Reputation: 3827
I have a csv file that looks like the following
name, state, a, b, c, d, ..., x
Jon, NY, 1, 4, 6, 2, 6
Eric, CA, 5, 3, 1, 5, 6
Chris,LA, 4, 4, 3, 1, 5
and I want the following result (one column with concat fields (inkl header name))
concate-fields
"name=Jon, state=NY, a=1, b=4, c=6, d= 2, ... x=6"
"name=Eric, state=CA, a=5, b=3, c=1, d= 5, ... x=6"
"name=Chris, state=LA, a=4, b=4, c=3, d= 1, ... x=5"

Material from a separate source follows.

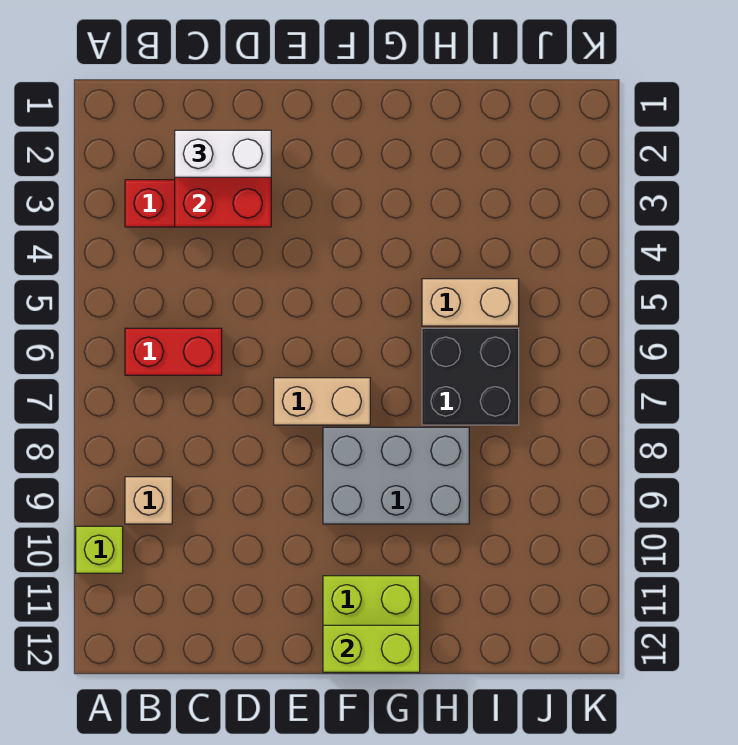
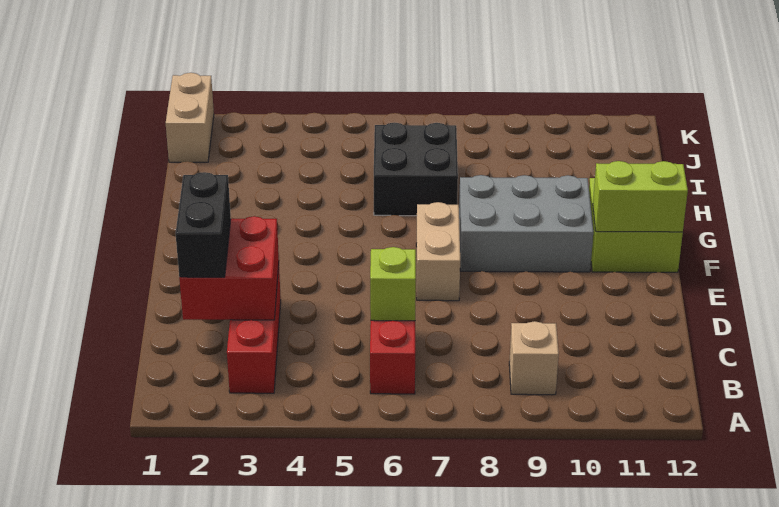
lime 1x1 brick [76,526,123,573] -> lime 1x1 brick moved to [370,247,416,321]
white 1x2 brick [175,130,271,177] -> black 1x2 brick [176,172,231,277]
grey 2x3 brick [323,427,469,524] -> grey 2x3 brick turned to [459,175,593,272]
lime 1x2 brick [323,625,420,672] -> lime 1x2 brick turned to [593,161,688,232]
tan 1x2 brick [422,279,519,326] -> tan 1x2 brick moved to [166,73,214,162]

There can be many headers from a...>x so these should be appended in a generic way
I now have
import org.apache.spark.sql.functions.{concat, lit}
val lp = sample.select(concat(lit("name), $"name", lit(",state="), $"state")
display(lp)
But I have trouble adding the same for column a->x (as this needs to be done in a generic way)
Upvotes: 2
Views: 176
Reputation: 5487
You can dynamically create SQL expression to concat columns by calling map
method on df.columns()
as shown below.
val df = // Read CSV
df.withColumn("concate-fields", expr(s"concat(${df.columns.map(col=>s"'$col=', nvl($col,'null'),','").mkString("").dropRight(4)})"))
.withColumn("concate-fields", concat(lit("\""),col("concate-fields"),lit("\"")))
Upvotes: 1